Thursday, August 8, 2013
One of the goals of our community garden is to make our space more accessible to people with varying physical abilities. Coming into this project with no experience in accessible gardening, I've had a steep learning curve and I feel like most of the time I'm making things up as I go along - which is about how I feel about gardening in general. But I also feel that we're making at least slow progress with improving gardening accessibility. Last year, we partnered with a local Eagle Scout to install two raised beds that we've dubbed our "no bend plots."
The beds are three feet high and four by eight feet across. The two gardeners sharing this plot both use scooters and have benefited from the raised height of the bed. They have been able to plant and do general gardening activities without having to leave their chairs.
At the beginning of the season, we realized that water access would be an issue (like I said, making this up as we go along). One of our garden committee members came up with this nifty technique for making the hose connected to our rain catch system easier to reach. It has been working well so far and has allowed these gardeners to water their garden plot independently.
BUT....what to do about all that grass surrounding the bed? Grass does not get along well with scooters or walkers or wheelchairs. Especially when the grass is wet. We've seen lots of spinning wheels and frustrated faces. The gardeners have been troopers, but we want gardening to be as pleasant and enjoyable for them as it is for the rest of the gardeners. We've looked into this option for dealing with the grass issue and this guide for making paths more accessible, and the plan is to work on these projects next season.
When talking to one of my coworkers of our ongoing quest for garden accessibility, she invited us over to her house for a tour of her garden. My coworker uses a walker and has made great changes to her backyard garden, transforming it into an accessible paradise. First - her wonderful deck complete with a sitting area, lots of pots, and a wide ramp down to the lower portion of the garden.

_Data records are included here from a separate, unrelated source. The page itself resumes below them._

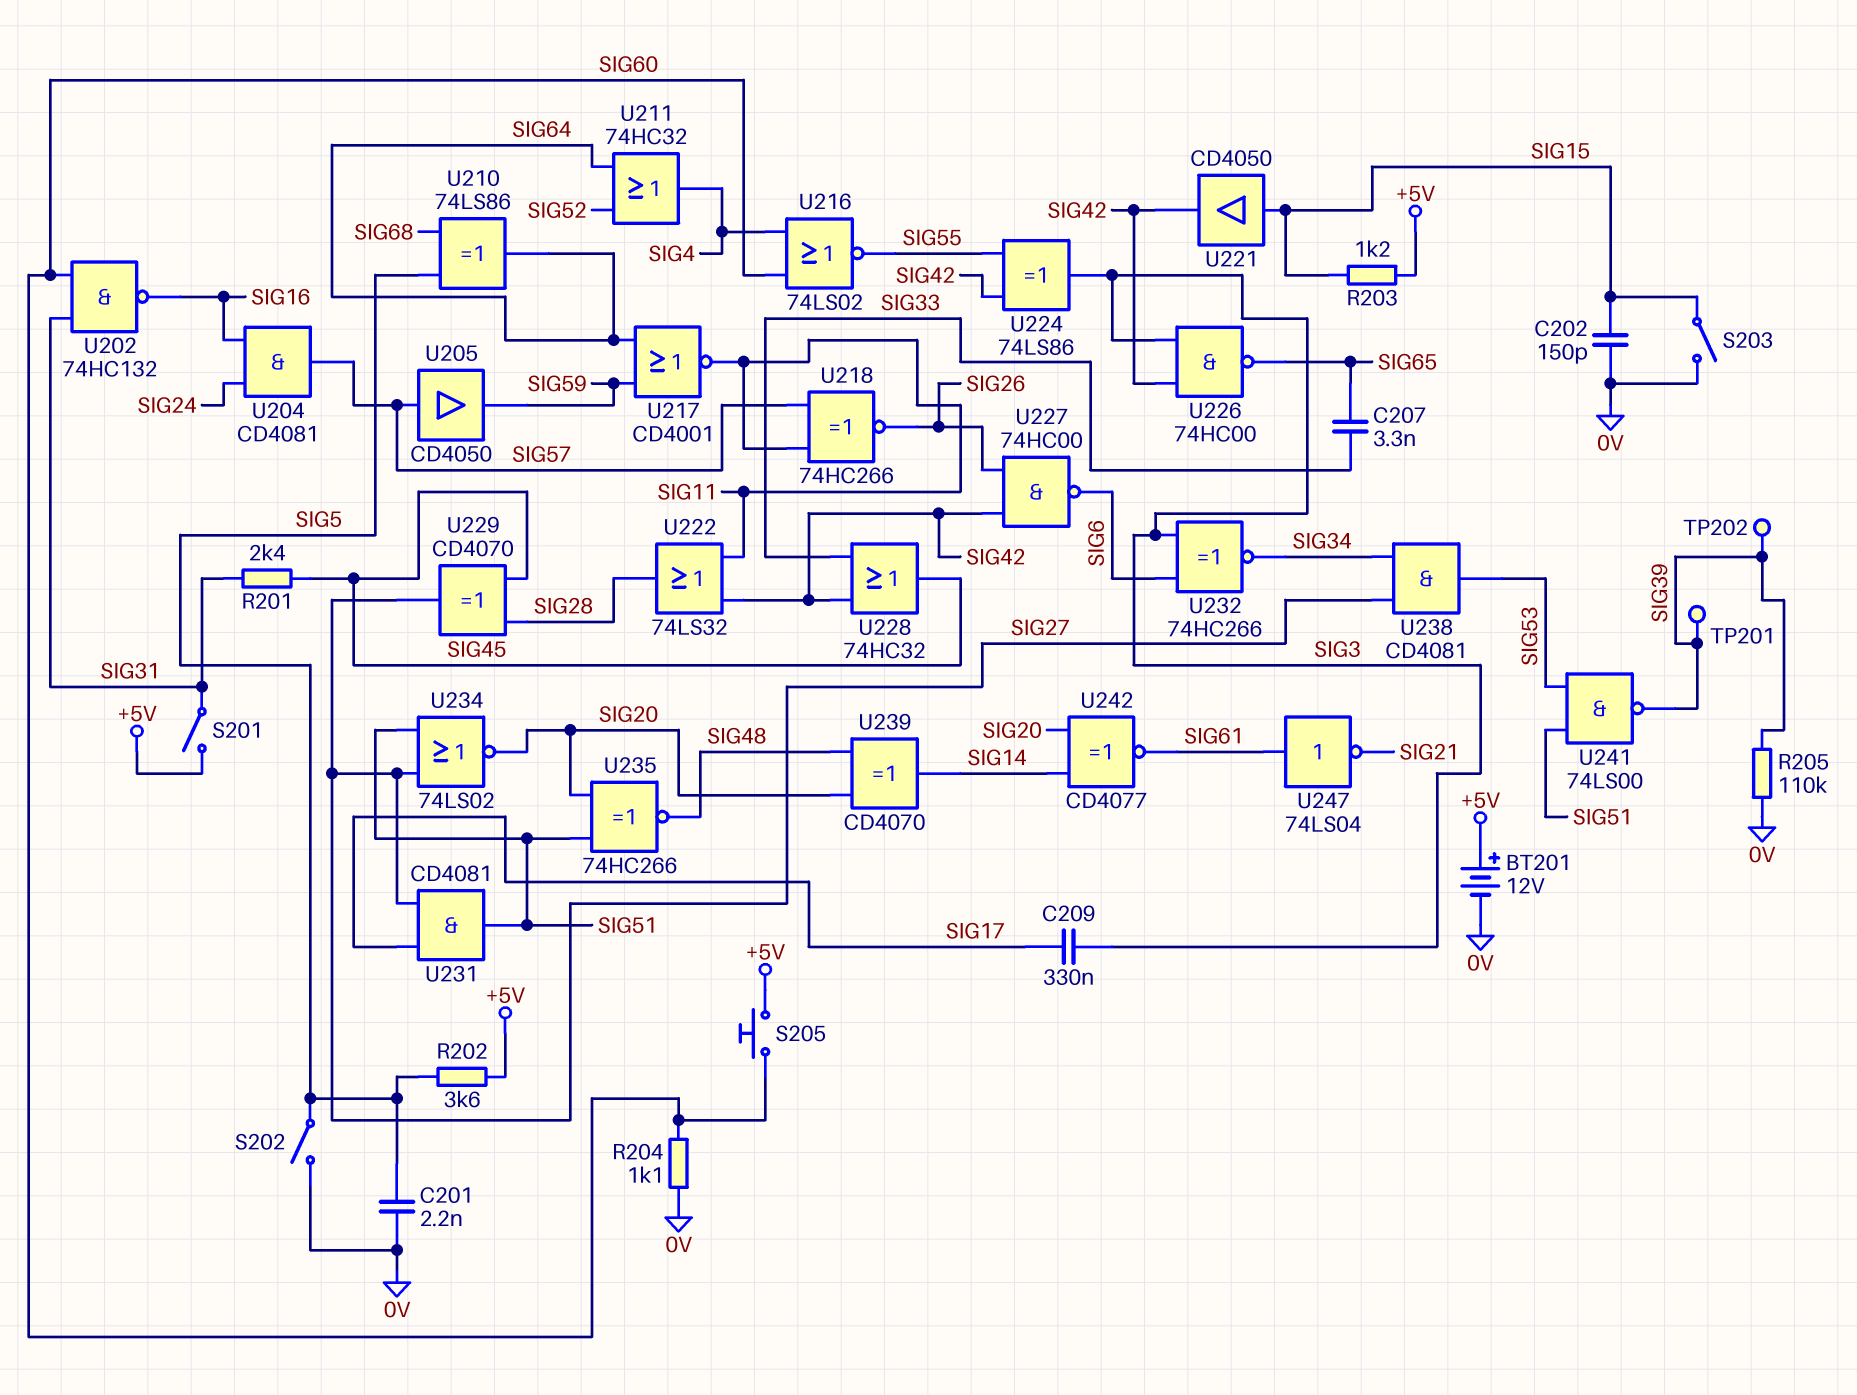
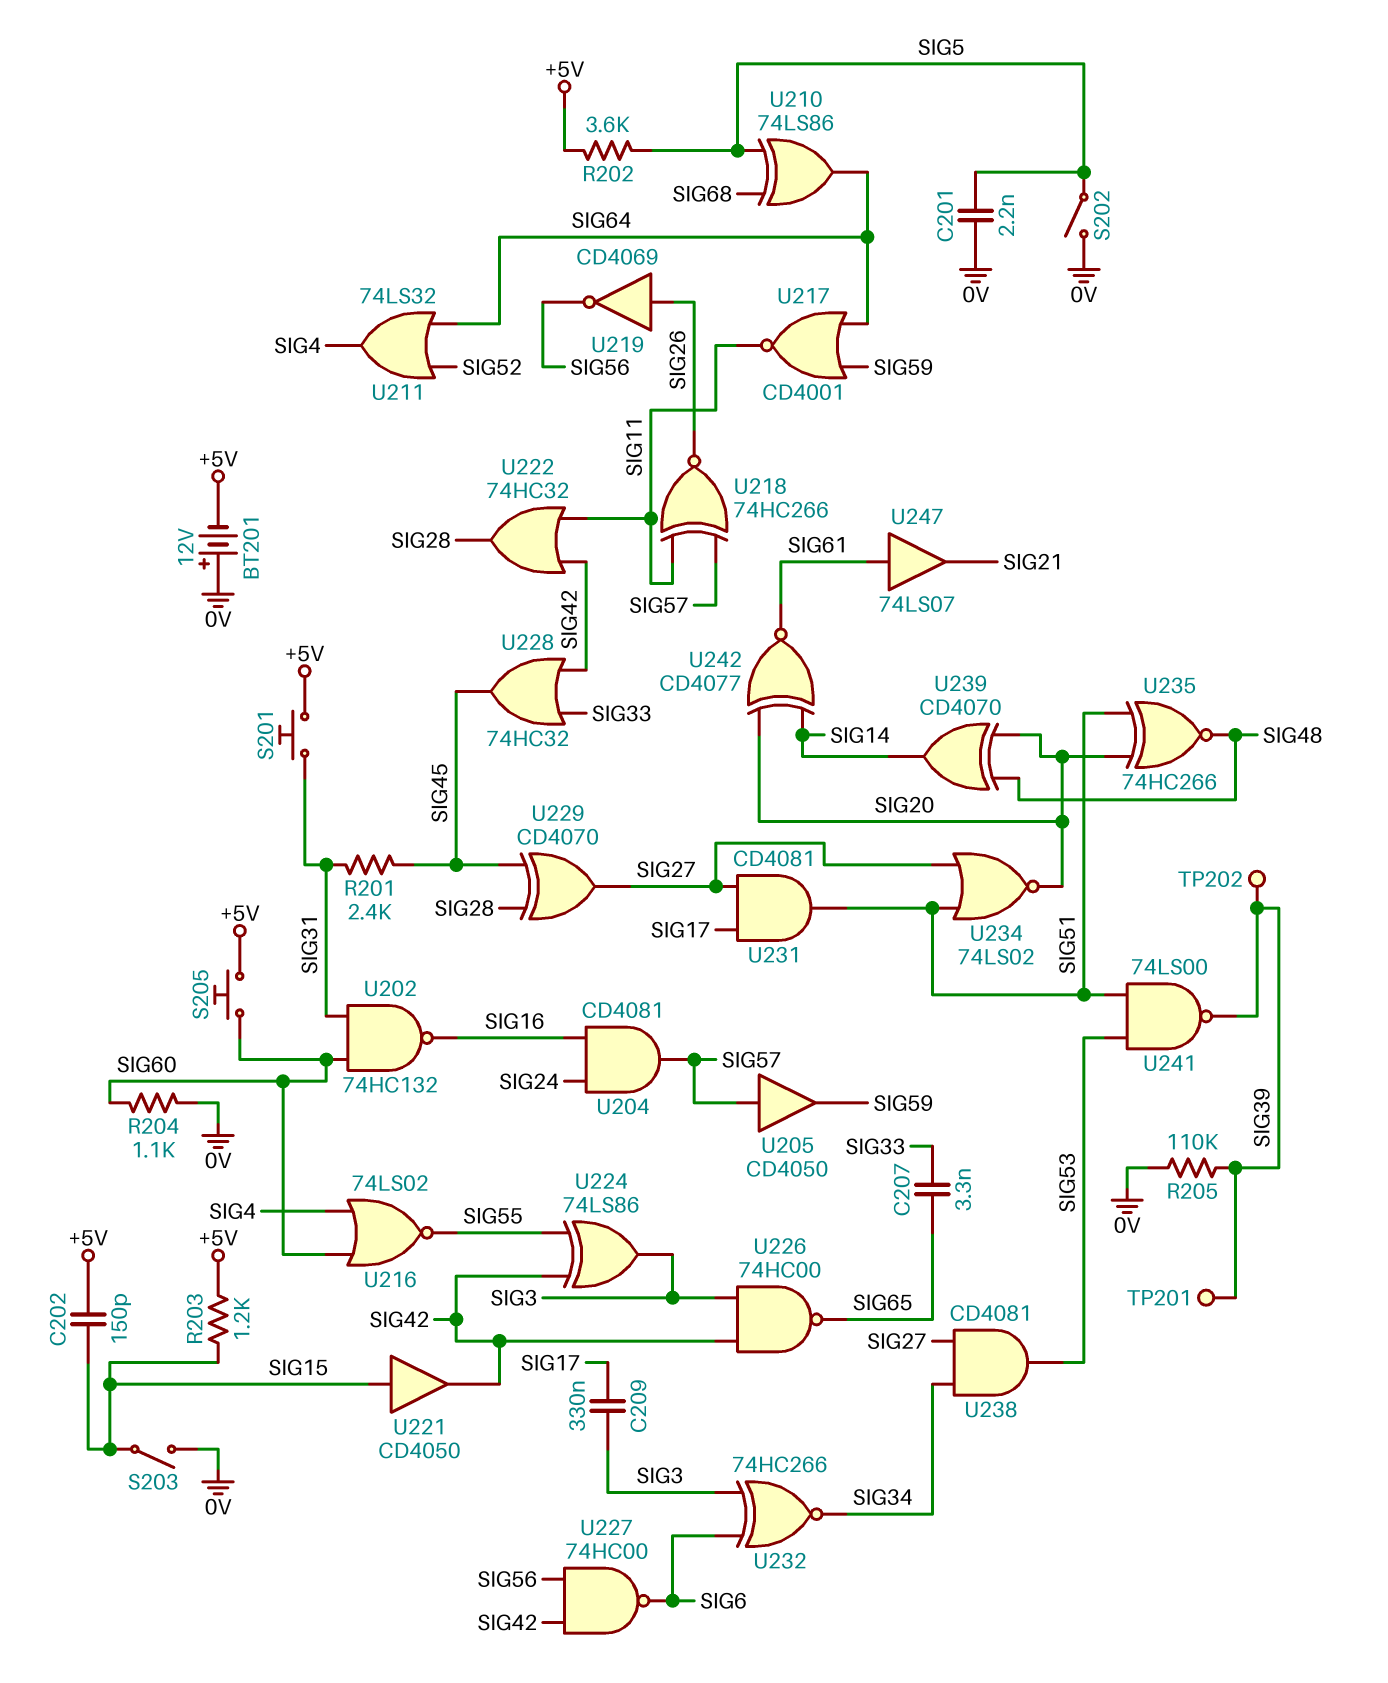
BT201: 12V (plus +5V, minus 0V) -> 12V (plus 0V, minus +5V)
C202: 150pF (0V, SIG15) -> 150pF (+5V, SIG15)
S201: switch (+5V, SIG31) -> button (+5V, SIG31)
U211: OR 74HC32 (in SIG52, in SIG64, out SIG4) -> OR 74LS32 (in SIG52, in SIG64, out SIG4)
U219: none -> NOT CD4069 (in SIG26, out SIG56)
U222: OR 74LS32 (in SIG11, in SIG42, out SIG28) -> OR 74HC32 (in SIG11, in SIG42, out SIG28)
U227: NAND 74HC00 (in SIG26, in SIG42, out SIG6) -> NAND 74HC00 (in SIG42, in SIG56, out SIG6)
U247: NOT 74LS04 (in SIG61, out SIG21) -> buffer 74LS07 (in SIG61, out SIG21)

She's made good use of ledges, covering them with pots of herbs for cooking. She can access these right outside of her backdoor.
One of my favorite parts of her garden was this raised tomato bed. The downward angle of the bed makes it easier for gardeners in wheelchairs or scooters to get closer to their plants. A necessity for planting, weeding, and harvesting. It also has a smaller width which makes it easier to reach the middle of the plot (another perk for folks who have difficulty bending and reaching). If we would ever add additional "no bend" plots to the community garden, I'd like to use this design.
Notice that the whole backyard area is covered in flat, hard surfaces - not grass. While not great for overall water drainage, covering grass is almost a necessity for gardeners who use assistive mobility devices. Grass does not get along well with wheels.
I was very appreciative for the opportunity to see my coworker's garden and for what she shared about her gardening journey. She even shared one of her first tomatoes with me! YUM.
This whole accessibility adventure has been extremely educational and a great lesson for me. I take so much for granted, including my health and even something as simple as being able to walk through grass and bend down to harvest my vegetables. I've began seeing our garden in a new light, wondering how we can ensure access to all parts of our garden for people with all types of abilities. Gardening is such a wonderful, therapeutic, nurturing activity; it really should be available to everyone.
Have any accessible gardening resources? Please feel free to share!